Eventually, after four years, I ran out of steam. Or at least, life conspired to run the steam out of me. Helen had fallen in love with a handsome man from San
Francisco, whom she’d met at a club where CandiPanti were performing, and now she was planning to go with him to California. Angelo, who had always intended to pursue a ‘proper’ career in education, was considering returning to New York to take up a job opportunity at a university. And I had begun vaguely to consider the possibility that I might leave. I was comfortable there, though, had lots of other friends and I was still having lots of fun so I was in no immediate rush. Until I got sick.

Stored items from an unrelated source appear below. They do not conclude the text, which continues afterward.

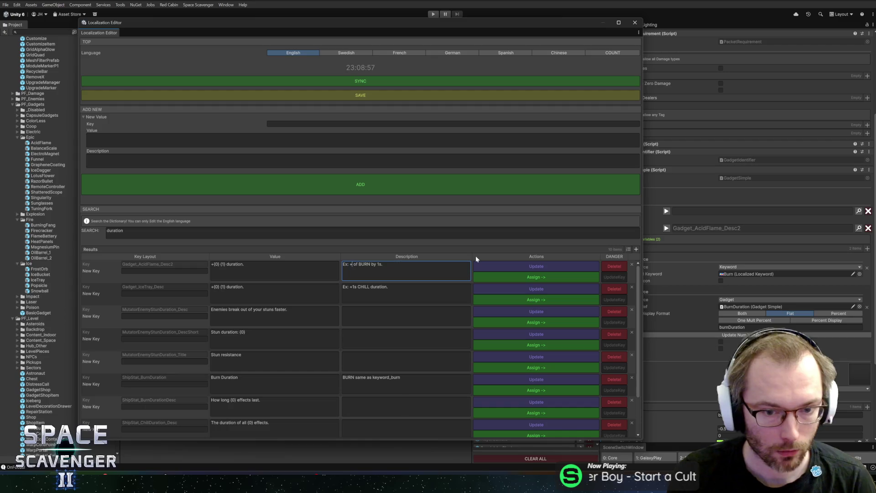
key(BackSpace)
text(-)
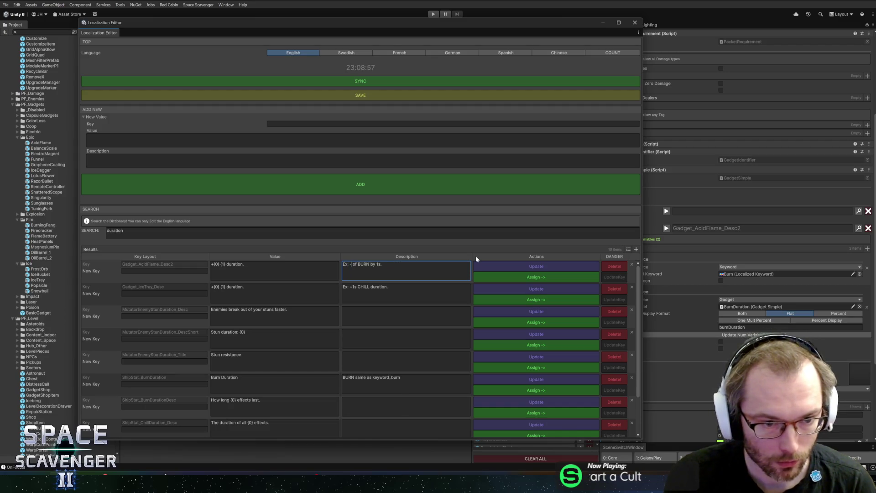
click(213, 267)
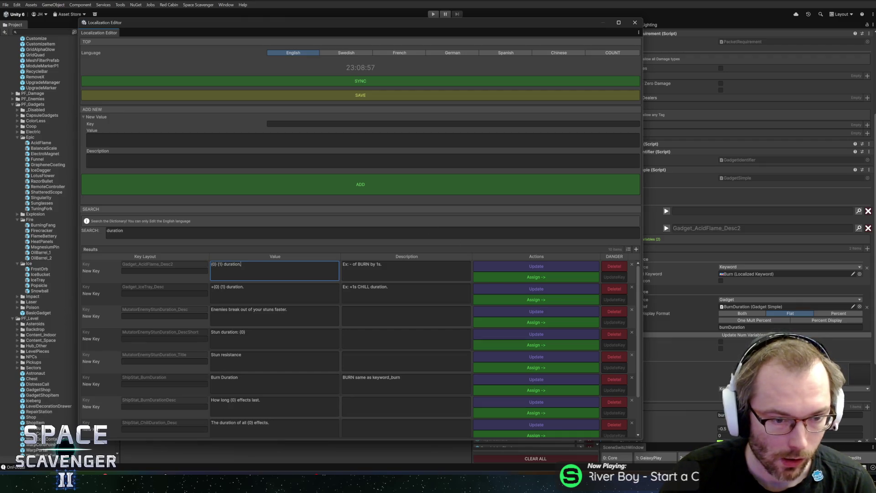
key(Tab)
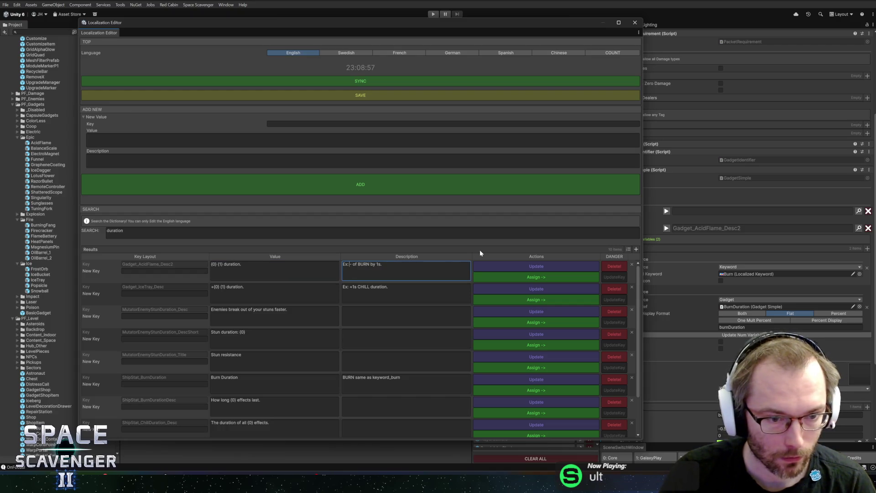
text(0.5s)
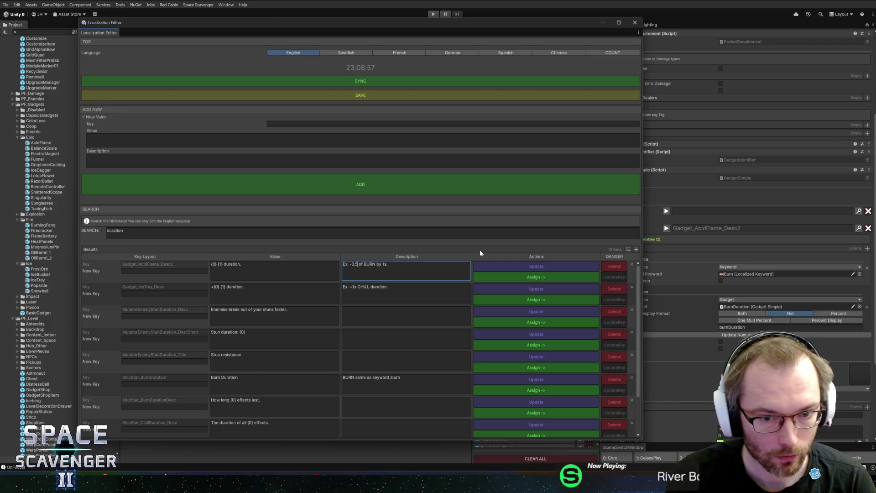
text( BURN)
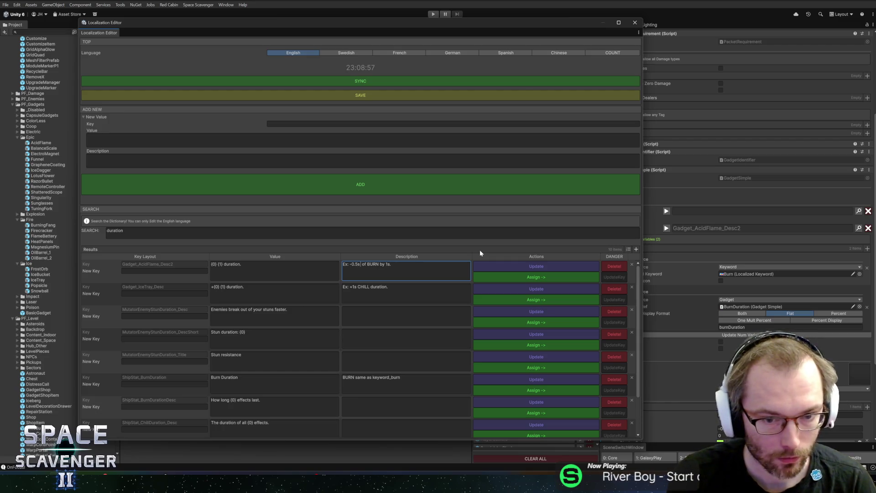
key(shift+End)
text(duratio)
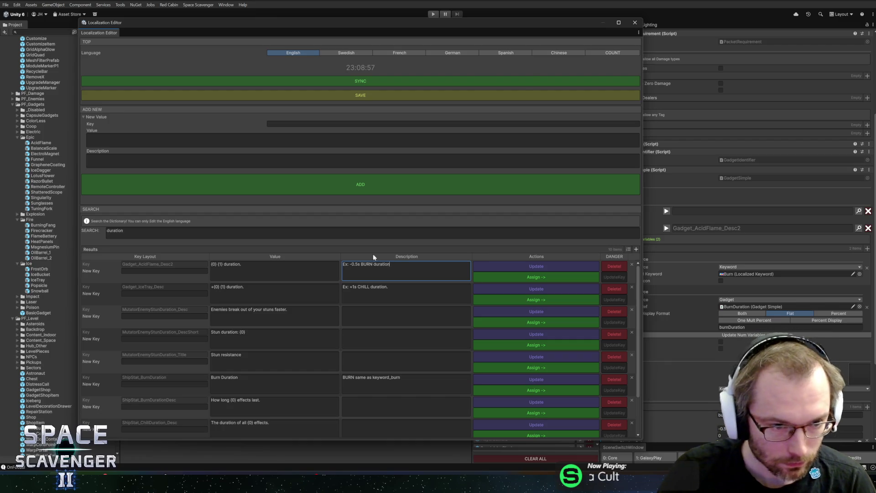
click(529, 268)
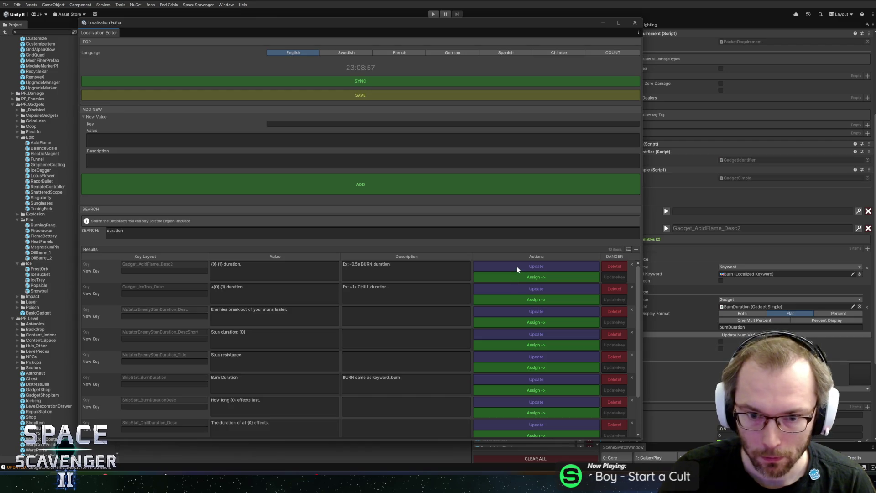
click(635, 25)
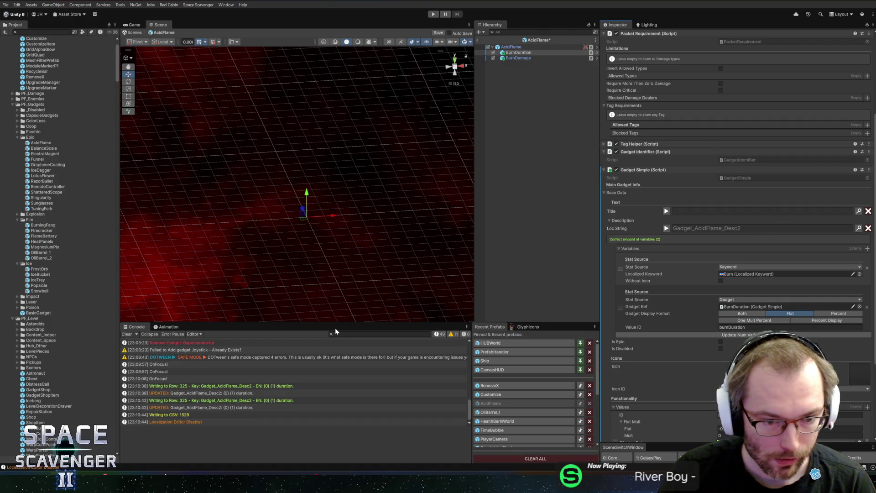
- Move the BurnDuration variable above the Burn keyword, save the AcidFlame prefab, and start playing
click(667, 229)
drag(617, 314, 627, 285)
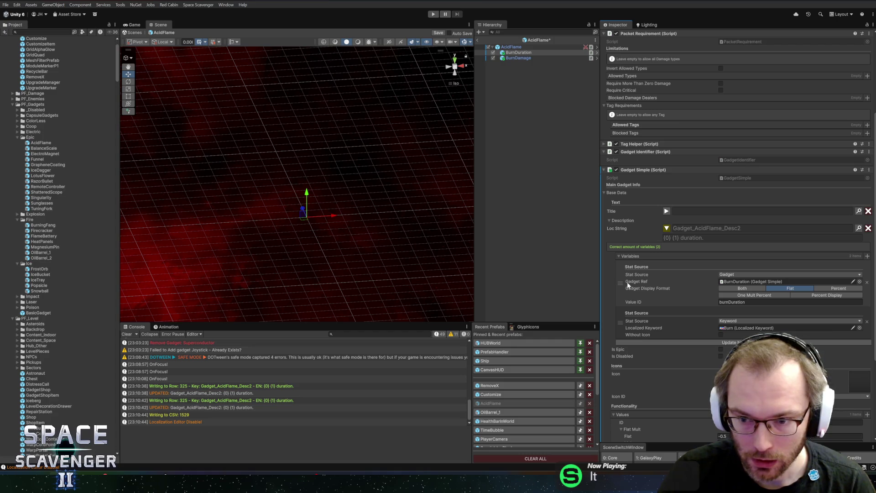
scroll(681, 305, down, 3)
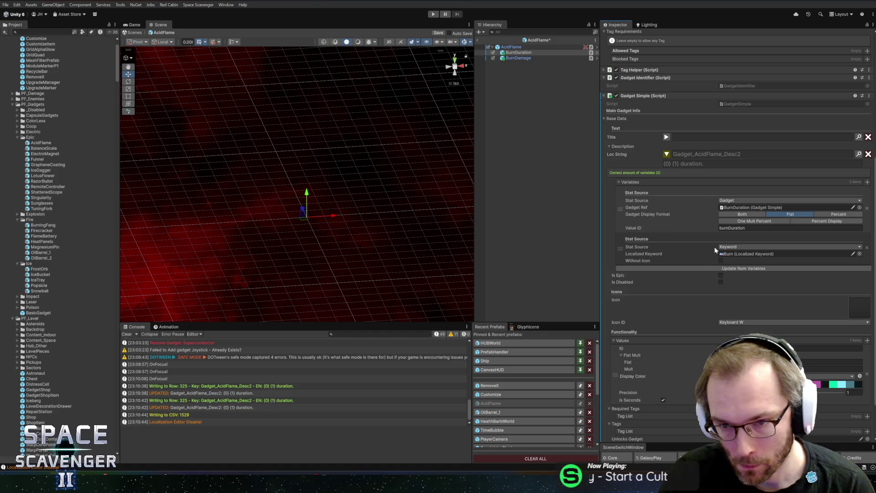
key(ctrl+s)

At first I thought I just had the flu, but I couldn’t shake it, and I became more and more tired, listless and achy. By then Angelo, Helen, our friend Hiroko, a French ex-boyfriend of mine and I were all living in separate small apartments in the same small ‘traditional’ block in the thick of things in central Tokyo. It was the perfect social living arrangement for a gang of twenty-somethings, with lots of running across the hall in a towel to borrow shampoo or stumbling in late at night and banging on Helen’s door to tell her everything that had happened at the club in minute detail. All the apartments were similar: two rooms separated by a sliding screen,
tatami
-mat floors, a stow-away futon to sleep on, and a bathroom with a traditional Japanese hot tub. The apartment building was owned and run by Asakawa-san, a jovial, organised, nattily dressed older lady and her kindly retired-doctor husband, Dr Asakawa.